La technique du pochoir laisse une trace indéniable sur les alphabets reproduits. Une fois pochées les lettres sont plus fines et les tracés plus irréguliers que sur la matrice, mais surtout, les contreformes des lettres habituellement fermées – telles que l’œil du «o» ou du «a» – sont ouvertes. Les tenons servant à retenir la contreforme deviennent, une fois pochés, des liens invisibles soumis à l’interprétation du lecteur. Des investigations ont déjà été mené à ce sujet, notamment par Eric Kindel et Fred Smeijers (dont les images défilent à l’écran), ainsi que par Claude Laurent François.

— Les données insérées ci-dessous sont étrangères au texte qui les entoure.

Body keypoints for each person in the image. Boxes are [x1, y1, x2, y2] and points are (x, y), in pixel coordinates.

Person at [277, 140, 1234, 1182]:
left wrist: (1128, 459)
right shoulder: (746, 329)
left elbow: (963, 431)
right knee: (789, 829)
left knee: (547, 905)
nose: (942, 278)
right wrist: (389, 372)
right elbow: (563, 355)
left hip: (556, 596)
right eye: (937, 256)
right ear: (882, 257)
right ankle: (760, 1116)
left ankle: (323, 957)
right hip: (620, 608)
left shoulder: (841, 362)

Les premiers ouvrages réalisés aux pochoirs datent du milieu du XVIIe siècle, il s’agit de très grands livres liturgiques destinés au chant en groupe, et qui étaient placés en hauteur, dans le chœur de l’église. Les caractères typographiques permettent de dater ces ouvrages, car il est très probable que les faiseurs de pochoirs s’inspiraient des documents imprimés de l’époque.

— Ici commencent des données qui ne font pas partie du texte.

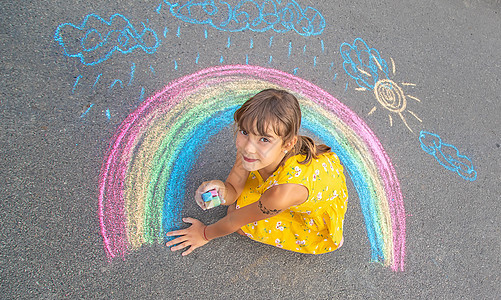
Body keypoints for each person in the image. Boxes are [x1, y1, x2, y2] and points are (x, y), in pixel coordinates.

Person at [166, 89, 348, 256]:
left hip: (313, 211)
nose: (248, 148)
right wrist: (219, 189)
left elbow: (234, 221)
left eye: (264, 139)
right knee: (236, 204)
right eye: (244, 132)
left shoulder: (282, 193)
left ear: (287, 144)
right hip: (293, 182)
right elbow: (233, 190)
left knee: (234, 215)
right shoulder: (252, 151)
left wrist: (205, 234)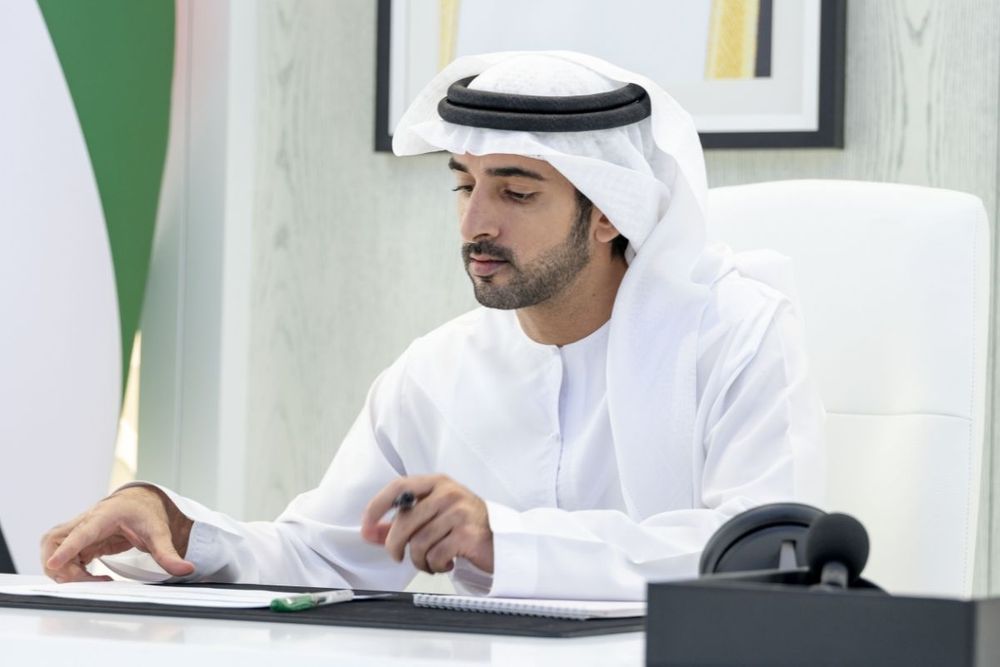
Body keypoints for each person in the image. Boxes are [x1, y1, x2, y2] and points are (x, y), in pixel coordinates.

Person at [41, 51, 824, 600]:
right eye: (463, 185)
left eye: (516, 193)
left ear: (608, 215)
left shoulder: (736, 334)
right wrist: (181, 527)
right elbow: (325, 556)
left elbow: (759, 555)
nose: (476, 222)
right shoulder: (435, 372)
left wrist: (500, 541)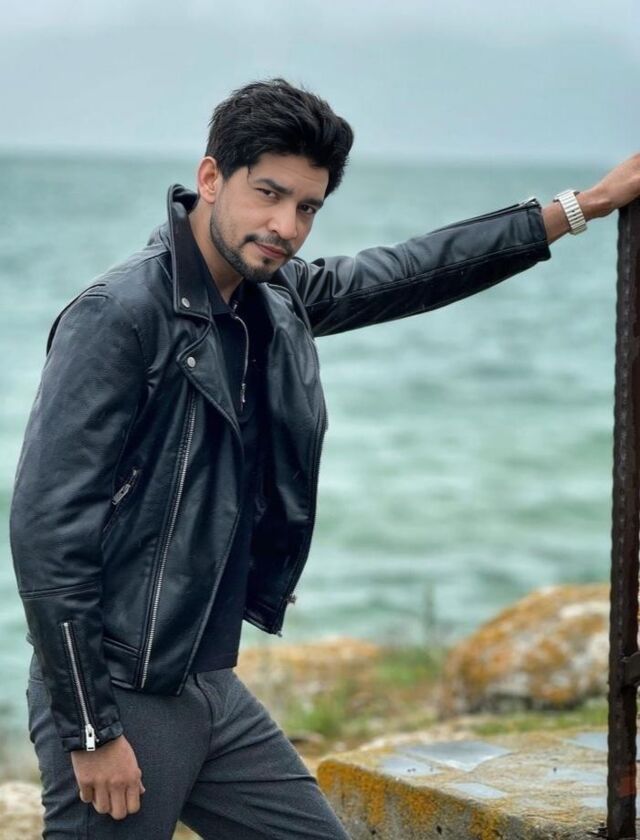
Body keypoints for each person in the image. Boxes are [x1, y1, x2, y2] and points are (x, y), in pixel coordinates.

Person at [9, 76, 640, 839]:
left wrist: (583, 206)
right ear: (211, 178)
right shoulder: (121, 315)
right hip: (122, 689)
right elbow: (46, 532)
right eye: (268, 194)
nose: (286, 225)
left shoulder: (270, 299)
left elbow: (407, 272)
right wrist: (90, 729)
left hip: (206, 681)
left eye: (307, 207)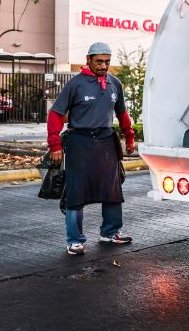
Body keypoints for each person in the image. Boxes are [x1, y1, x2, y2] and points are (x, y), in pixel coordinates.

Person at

Pourtant, produire un alphabet en le découpant dans une plaque de laiton implique inévitablement un résultat différent. Contrairement à l’impression typographique, qui a tendance à graisser le caractère par les effets conjoints de l’encrage et de la pression, le caractère poché est amaigri par rapport à la forme découpée sur la plaque. Le caractère développé à l’ANRT est une interprétation du caractère présent dans le Graduel de Notre-Dame de Paris. Le Graduel, nommé ainsi en référence à l’ouvrage duquel il provient, mais aussi pour signifier une apparence nivelée, est composé de trois styles – Rastaban, Denebola, et Sirius – qui correspondent à des étoiles plus ou moins brillantes.

Cette famille de caractères interroge la pratique du pochoir liée à un contexte historique précis et explore les spécificités d’un caractère dont la forme singulière porte la trace de l’outil avec lequel il a été réalisé. Les lettres «découpées à jour», pour reprendre l’expression de Gilles Filleau Des Billettes, sont à la fois traversées par la lumière lorsqu’elles sont à l’état de pochoirs, et apportent de la lumière dans le texte poché par l’amaigrissement significatif de leur silhouette.